**Work item:** Duplicate the part of the hrtimer patch reply from "Re: [PATCH] hrtimer: Update" up to and including "the new (slow)".
── Text provided ──
Re: [PATCH] hrtimer: Update softirq_expires_next correctly after __hrtimer_get_next_event()

From: Thomas Gleixner
Date: Tue Apr 20 2021 - 10:19:21 EST


On Tue, Apr 20 2021 at 17:15, Lorenzo Colitti wrote:
> On Fri, Apr 16, 2021 at 1:47 AM Thomas Gleixner <tglx@xxxxxxxxxxxxx> wrote:
>> Enable tracing and enable the following tracepoints:
>> [...]
>
> Sorry for the delay. I had to learn a bit about how to use the tracing
> infrastructure. I don't know if I can post here, but to my untrained
> eye, one big difference between the old (fast) code and the new (slow)
> code is that the new code calls tick_program_event() much more. It
> looks like that makes most of the difference.
>
> With the old code, hrtimer_start_range_ns almost never calls
> tick_program_event at all, but the new code seems to call it twice on
> every timer update.

Yes, I figured out why that happens by now, but the old behaviour was
just incorrect. So now there are clearly two issues:

1) hrtimer is contrary to timer_list not really suited for high
frequency start/cancel/start/... cycles of a timer. It's optimized
for the start and expire precisely case.

2) The cost for reprogramming depends on the underlying hardware. With
halfways sane timer hardware it's minimal and as I measured in a
micro benchmark in the 1% range. Now when your system ends up
having one of the real timer trainwrecks which can be found in
drivers/clocksource/ which are even worse than the x86 HPET horror,
then it's going to be painful and a performance issue.
───
── Data shown ──
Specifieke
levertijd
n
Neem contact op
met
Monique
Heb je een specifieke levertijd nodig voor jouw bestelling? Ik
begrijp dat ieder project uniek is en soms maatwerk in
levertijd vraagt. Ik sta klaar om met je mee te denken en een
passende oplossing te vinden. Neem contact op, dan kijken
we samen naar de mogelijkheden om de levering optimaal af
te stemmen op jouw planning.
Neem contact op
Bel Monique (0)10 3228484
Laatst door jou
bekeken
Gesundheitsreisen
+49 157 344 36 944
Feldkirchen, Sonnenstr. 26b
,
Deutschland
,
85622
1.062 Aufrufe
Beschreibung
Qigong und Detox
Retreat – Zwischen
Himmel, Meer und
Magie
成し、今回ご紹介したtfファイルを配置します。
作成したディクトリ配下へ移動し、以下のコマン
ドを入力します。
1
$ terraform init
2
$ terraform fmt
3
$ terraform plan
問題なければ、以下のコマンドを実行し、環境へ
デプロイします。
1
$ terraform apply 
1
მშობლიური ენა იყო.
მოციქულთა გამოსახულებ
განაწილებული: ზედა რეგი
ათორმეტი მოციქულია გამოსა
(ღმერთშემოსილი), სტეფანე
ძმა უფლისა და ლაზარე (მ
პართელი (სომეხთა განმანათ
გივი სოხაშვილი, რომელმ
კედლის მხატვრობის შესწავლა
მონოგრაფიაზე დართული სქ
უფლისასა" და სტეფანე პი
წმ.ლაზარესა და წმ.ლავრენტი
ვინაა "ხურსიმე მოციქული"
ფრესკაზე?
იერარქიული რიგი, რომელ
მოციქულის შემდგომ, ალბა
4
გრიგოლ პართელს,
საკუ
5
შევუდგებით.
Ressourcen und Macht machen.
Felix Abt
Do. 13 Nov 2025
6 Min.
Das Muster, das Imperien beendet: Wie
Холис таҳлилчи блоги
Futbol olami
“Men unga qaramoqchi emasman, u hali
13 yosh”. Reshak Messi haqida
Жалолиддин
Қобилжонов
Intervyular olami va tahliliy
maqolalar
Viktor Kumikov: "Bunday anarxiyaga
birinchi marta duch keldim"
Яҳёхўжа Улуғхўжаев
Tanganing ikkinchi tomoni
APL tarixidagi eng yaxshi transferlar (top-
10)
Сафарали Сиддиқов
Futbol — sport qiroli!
───
**Finished exercise:**
Re: [PATCH] hrtimer: Update softirq_expires_next correctly after __hrtimer_get_next_event()

From: Thomas Gleixner
Date: Tue Apr 20 2021 - 10:19:21 EST


On Tue, Apr 20 2021 at 17:15, Lorenzo Colitti wrote:
> On Fri, Apr 16, 2021 at 1:47 AM Thomas Gleixner <tglx@xxxxxxxxxxxxx> wrote:
>> Enable tracing and enable the following tracepoints:
>> [...]
>
> Sorry for the delay. I had to learn a bit about how to use the tracing
> infrastructure. I don't know if I can post here, but to my untrained
> eye, one big difference between the old (fast) code and the new (slow)